Toujours placé près de la cuisinière d'émail bleue, ce fauteuil de bois dominait tout le mobilier, c'était le seul objet, presque luxueux, qui se dégageait de l'ensemble modeste de la petite cuisine. Grand-mère y trônait en majesté! Son beau visage doucement installé sur le dossier, un coussin de velours passé soutenant sa tête qui plongeait à intervalle régulier vers sa poitrine, lorsqu’un petit somme la surprenait au milieu d’une phrase après le déjeuner, moi, je la regardais, patiente, assise sur mon tabouret en attendant qu’elle ouvre les yeux à nouveau, réveillée par son propre ronflement, elle souriait, me souriait en disant « J’ai du plonger un p’tit coup… » on en était où… Avant de reprendre notre histoire !

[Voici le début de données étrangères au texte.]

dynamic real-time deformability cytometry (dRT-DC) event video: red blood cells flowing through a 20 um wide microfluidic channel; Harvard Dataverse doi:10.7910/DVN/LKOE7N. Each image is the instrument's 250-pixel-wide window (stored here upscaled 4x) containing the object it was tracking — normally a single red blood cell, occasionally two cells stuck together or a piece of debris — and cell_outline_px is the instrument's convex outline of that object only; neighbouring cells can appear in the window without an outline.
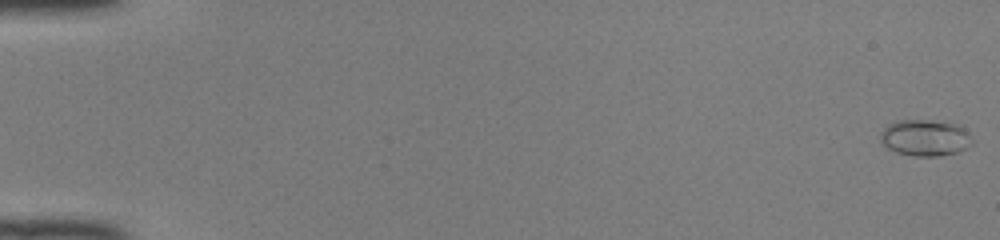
{"species": "common noctule bat (a hibernating species)", "species_latin": "Nyctalus noctula", "temperature_condition": "room temperature", "stored_images_in_passage": 51, "camera_frame_rate_fps": 3000, "um_per_image_px": 0.085, "animal": {"sex": "female", "body_mass_g": 22.0, "forearm_length_mm": 56.7}, "frame": {"image": 1, "passage_image": 1, "time_ms": 0.0, "image_size_px": [1000, 240], "cell_outline_px": [[972, 144], [968, 148], [956, 152], [940, 156], [912, 156], [896, 152], [888, 148], [880, 140], [880, 132], [888, 124], [896, 120], [928, 120], [952, 124], [964, 128], [968, 132], [972, 140]], "centroid_in_image_um": [78.61, 11.72], "position_along_channel_um": 6.4, "area_um2": 19.42}}
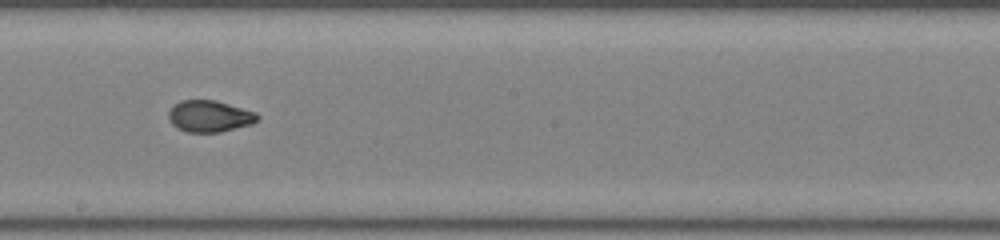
{"frame": {"image": 2, "passage_image": 30, "time_ms": 9.667, "image_size_px": [1000, 240], "cell_outline_px": [[260, 116], [252, 124], [220, 132], [188, 132], [176, 128], [172, 124], [168, 116], [168, 112], [180, 100], [216, 100], [256, 112]], "centroid_in_image_um": [17.81, 9.88], "position_along_channel_um": 230.4, "area_um2": 16.3}}
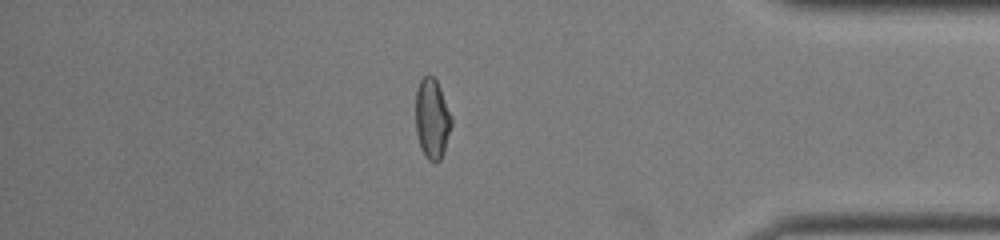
{"frame": {"image": 3, "passage_image": 44, "time_ms": 14.333, "image_size_px": [1000, 240], "cell_outline_px": [[452, 124], [444, 152], [440, 160], [436, 164], [428, 160], [420, 148], [416, 132], [416, 88], [420, 80], [428, 72], [436, 80], [440, 88], [452, 116]], "centroid_in_image_um": [36.72, 10.1], "position_along_channel_um": 398.5, "area_um2": 16.99}, "authors_computed_cell_mechanics": {"area_um2": 16.8776, "velocity_mm_per_s": 4.1343, "shape_relaxation_time_tau1_ms": null, "shape_relaxation_time_tau2_ms": 1.0138, "deformation_change_tau1": null, "deformation_change_tau2": 0.0498}}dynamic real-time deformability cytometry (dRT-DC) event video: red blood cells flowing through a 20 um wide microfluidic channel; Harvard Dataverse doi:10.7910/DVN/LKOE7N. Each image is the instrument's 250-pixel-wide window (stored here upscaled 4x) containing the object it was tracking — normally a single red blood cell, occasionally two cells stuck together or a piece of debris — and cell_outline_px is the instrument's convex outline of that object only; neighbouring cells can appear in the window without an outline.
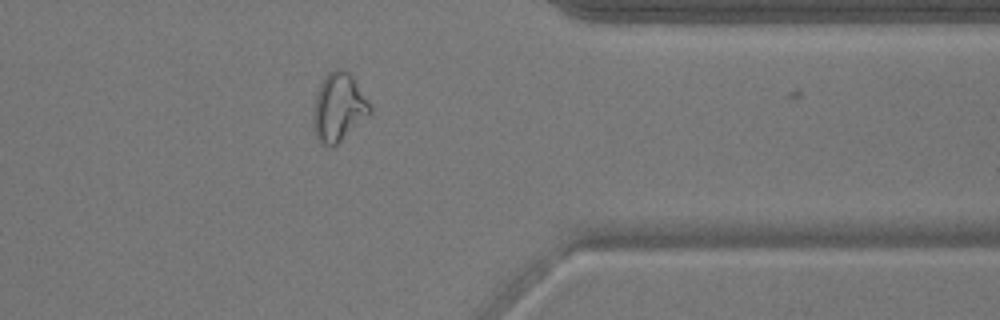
{"species": "common noctule bat (a hibernating species)", "species_latin": "Nyctalus noctula", "temperature_condition": "warm", "stored_images_in_passage": 43, "camera_frame_rate_fps": 3000, "um_per_image_px": 0.085, "animal": {"sex": "male", "body_mass_g": 17.9}, "frame": {"image": 1, "passage_image": 42, "time_ms": 13.667, "image_size_px": [1000, 320], "cell_outline_px": [[372, 112], [332, 148], [328, 148], [320, 144], [316, 136], [312, 120], [312, 112], [316, 92], [320, 84], [328, 72], [336, 68], [344, 68], [352, 76], [368, 100], [372, 108]], "centroid_in_image_um": [28.75, 9.13], "position_along_channel_um": 382.6, "area_um2": 22.72}}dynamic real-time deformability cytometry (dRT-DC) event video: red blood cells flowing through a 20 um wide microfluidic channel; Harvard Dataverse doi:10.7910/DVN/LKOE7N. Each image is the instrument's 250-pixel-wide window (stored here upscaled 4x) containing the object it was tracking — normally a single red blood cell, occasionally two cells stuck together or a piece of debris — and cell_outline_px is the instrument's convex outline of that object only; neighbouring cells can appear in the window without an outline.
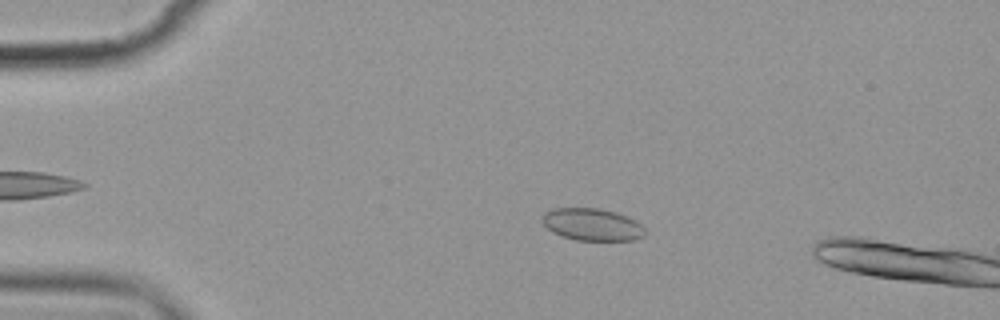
{"species": "common noctule bat (a hibernating species)", "species_latin": "Nyctalus noctula", "temperature_condition": "cold", "stored_images_in_passage": 5, "camera_frame_rate_fps": 3000, "um_per_image_px": 0.085, "animal": {"sex": "female", "body_mass_g": 19.9}, "frame": {"image": 1, "passage_image": 3, "time_ms": 2.333, "image_size_px": [1000, 320], "cell_outline_px": [[644, 236], [632, 240], [576, 240], [552, 232], [544, 224], [544, 212], [552, 208], [600, 208], [616, 212], [636, 220], [644, 228]], "centroid_in_image_um": [50.35, 19.07], "position_along_channel_um": 34.7, "area_um2": 19.13}}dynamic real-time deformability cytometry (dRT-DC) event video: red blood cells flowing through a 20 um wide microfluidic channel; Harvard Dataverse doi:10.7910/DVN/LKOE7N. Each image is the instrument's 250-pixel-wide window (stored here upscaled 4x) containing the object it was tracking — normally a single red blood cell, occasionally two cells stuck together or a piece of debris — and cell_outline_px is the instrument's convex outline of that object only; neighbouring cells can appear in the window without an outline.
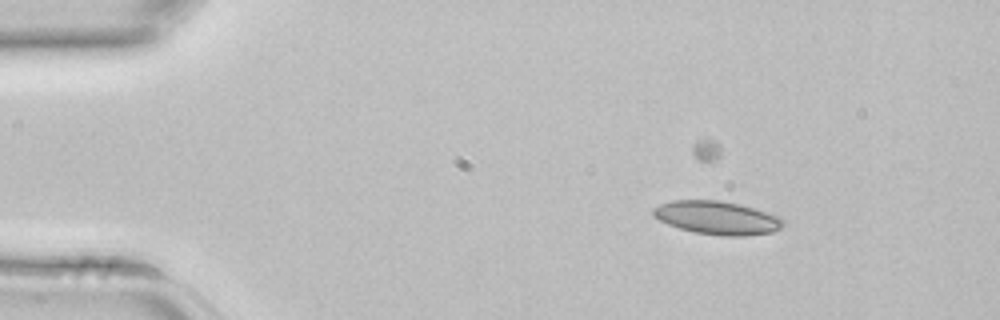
{"species": "common noctule bat (a hibernating species)", "species_latin": "Nyctalus noctula", "temperature_condition": "room temperature", "stored_images_in_passage": 2, "camera_frame_rate_fps": 3000, "um_per_image_px": 0.085, "animal": {"sex": "female", "body_mass_g": 22.7, "forearm_length_mm": 54.2}, "frame": {"image": 1, "passage_image": 1, "time_ms": 0.0, "image_size_px": [1000, 320], "cell_outline_px": [[784, 224], [780, 228], [772, 232], [744, 236], [724, 236], [696, 232], [680, 228], [668, 224], [660, 220], [652, 212], [652, 208], [660, 204], [672, 200], [720, 200], [740, 204], [780, 216], [784, 220]], "centroid_in_image_um": [60.98, 18.5], "position_along_channel_um": 24.0, "area_um2": 25.14}}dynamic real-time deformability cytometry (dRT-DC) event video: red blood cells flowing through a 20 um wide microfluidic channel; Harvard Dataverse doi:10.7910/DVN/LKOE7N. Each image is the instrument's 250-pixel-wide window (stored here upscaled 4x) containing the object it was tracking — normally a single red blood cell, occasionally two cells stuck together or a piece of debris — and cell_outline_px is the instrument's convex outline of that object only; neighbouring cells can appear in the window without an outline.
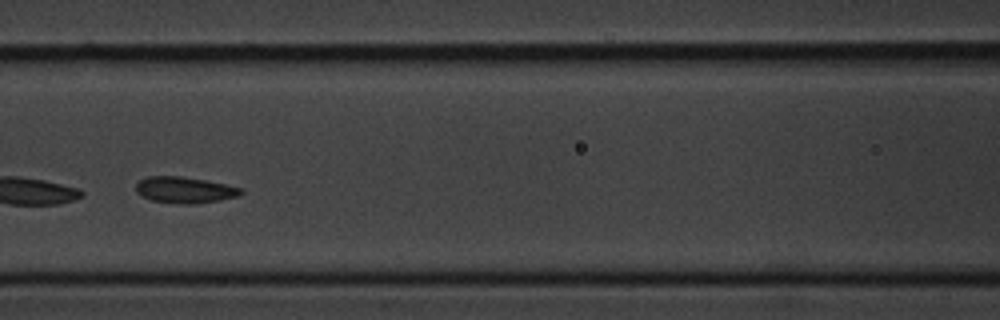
{"species": "common noctule bat (a hibernating species)", "species_latin": "Nyctalus noctula", "temperature_condition": "cold", "stored_images_in_passage": 8, "segment_of_instrument_passage": [2, 2], "camera_frame_rate_fps": 3000, "um_per_image_px": 0.085, "animal": {"sex": "male", "body_mass_g": 20.1, "forearm_length_mm": 53.5}, "frame": {"image": 1, "passage_image": 5, "time_ms": 5.667, "image_size_px": [1000, 320], "cell_outline_px": [[244, 192], [240, 196], [220, 200], [196, 204], [176, 204], [152, 200], [136, 192], [136, 184], [140, 180], [148, 176], [184, 176], [244, 188]], "centroid_in_image_um": [15.74, 16.15], "position_along_channel_um": 150.9, "area_um2": 16.18}}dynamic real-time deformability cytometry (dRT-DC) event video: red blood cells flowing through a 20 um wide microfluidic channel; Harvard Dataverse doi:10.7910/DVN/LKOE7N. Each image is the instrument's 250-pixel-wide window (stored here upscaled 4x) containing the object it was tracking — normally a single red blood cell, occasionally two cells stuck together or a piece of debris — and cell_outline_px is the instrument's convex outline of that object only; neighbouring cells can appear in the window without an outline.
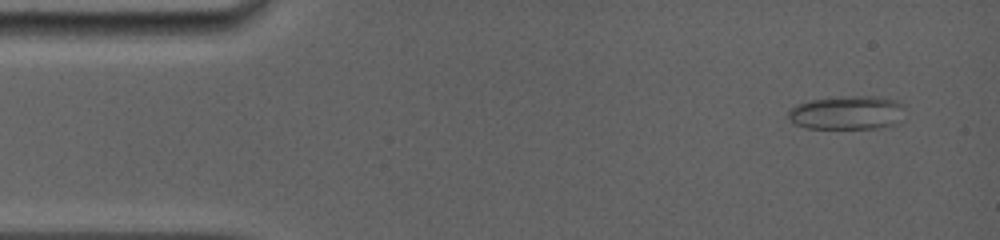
{"species": "common noctule bat (a hibernating species)", "species_latin": "Nyctalus noctula", "temperature_condition": "room temperature", "stored_images_in_passage": 63, "camera_frame_rate_fps": 5000, "um_per_image_px": 0.085, "animal": {"sex": "female", "body_mass_g": 19.0, "forearm_length_mm": 56.7}, "frame": {"image": 1, "passage_image": 4, "time_ms": 0.8, "image_size_px": [1000, 240], "cell_outline_px": [[904, 120], [896, 124], [880, 128], [808, 128], [796, 124], [788, 116], [788, 112], [796, 104], [808, 100], [852, 96], [876, 96], [896, 100], [904, 104]], "centroid_in_image_um": [72.09, 9.58], "position_along_channel_um": 12.9, "area_um2": 23.12}}
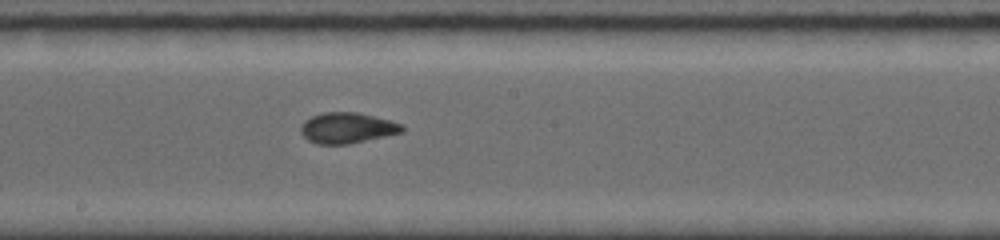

Toi fauteuil sans le savoir tu vas m’aider ! Bien campé sut tes quatre pieds, tu as ta place droit dans tes bottes et tu n’en doutes pas. C’est que voilà, ce n’est pas si simple d’être un fauteuil comme il faut, j’en ai pour preuve mes indicibles hésitations sur le choix d’une couleur, d’une texture, d’une garniture à la hauteur de ce vieux fauteuil, cet UNIQUE fauteuil, tellement convoité mais en piteux état à qui je souhaite redonner une vie, une vie digne d’un fauteuil que dis-je d’une bergère Louis XV. Cela parait évident lorsqu’on le voit dans une vitrine ou sur une photo mais quelle aventure lorsqu’on prend la responsabilité de lui redonner vie. Vais-je respecter son histoire ? Vais-je le profaner ? Vais-je l’apprivoiser ? Vais-je l’aimer autant lorsqu’il sera tout propre ?
H
Une photo
Paris, un après-midi, jardin des Tuileries. Grande allée d’arbres. Derrière : 2 chaises, vides. 2 chaises face à face ; l’une contre une haie desséchée y dessine son ombre, 2 chaises vertes, puis une 3e un peu lus loin.
Qu’ont pu se dire les gens assis ici, ou faire ? sur l’une des chaises manque un montant. Chaise  percée ? Non pas des chaises, des fauteuils avec accoudoirs en tube.
Une femme et son enfant ? Elle lui donne son goûter ? Une scène de divorce, ce face à face. Une conversation animée, une discussion philosophique ou politique ?familiale.
Les chaises sont désertées. Qui viendra les déplacer, les mettre côte à côte, c’est tentant.
Lire au soleil de fin d’été, se reposer d’une longue déambulation, méditer, écrire son journal, siroter une menthe à l’eau, regarder les passants, les enfants jouer, courir, rire, tomber…puis s’en aller encore, laisser derrière soi ce moment passé. La nuit va s’imposer, la rosée se déposer. Lentement le soleil s’imposer, la vie s’écouler.
C

C'est pas vraiment une chaise. C'est la marche de la cuisine. Papa s'assoit dessus, porte ouverte derrière son dos, fraîcheur de la cuisine sur son échine.
Il fume là sa gauloise ; son regard scrute le jardin : le tilleul qu'il faudrait tailler, la brande qui s'écroule un peu à consolider...
Je ne sais pas quel âge j'ai, je suis juste assez grande pour que ma jambe fasse toute la hauteur de la marche. Contact ferme et frais sous l'assise, un peu rugueux contre le mollet. C'est l'été, les vacances. J'ai l'impression d'être grande et sérieuse comme mon père. Je fais un effort pour ne pas parler, comme lui, pour avoir l'air de réfléchir à des choses importantes.
Ma grand-mère me dit « Pousse-toi » je reçois des gouttes d'eau, c'est la bassine de linge, elle va finir de le frotter sur le banc à laver, installé dans le jardin tant qu'il fait beau.
Je me tasse contre l'embrasure de la porte, mon père ne bouge pas d'un millimètre. Ah ! Être grande, pouvoir tenir tête et garder sa place sur la marche quoi qu'il arrive.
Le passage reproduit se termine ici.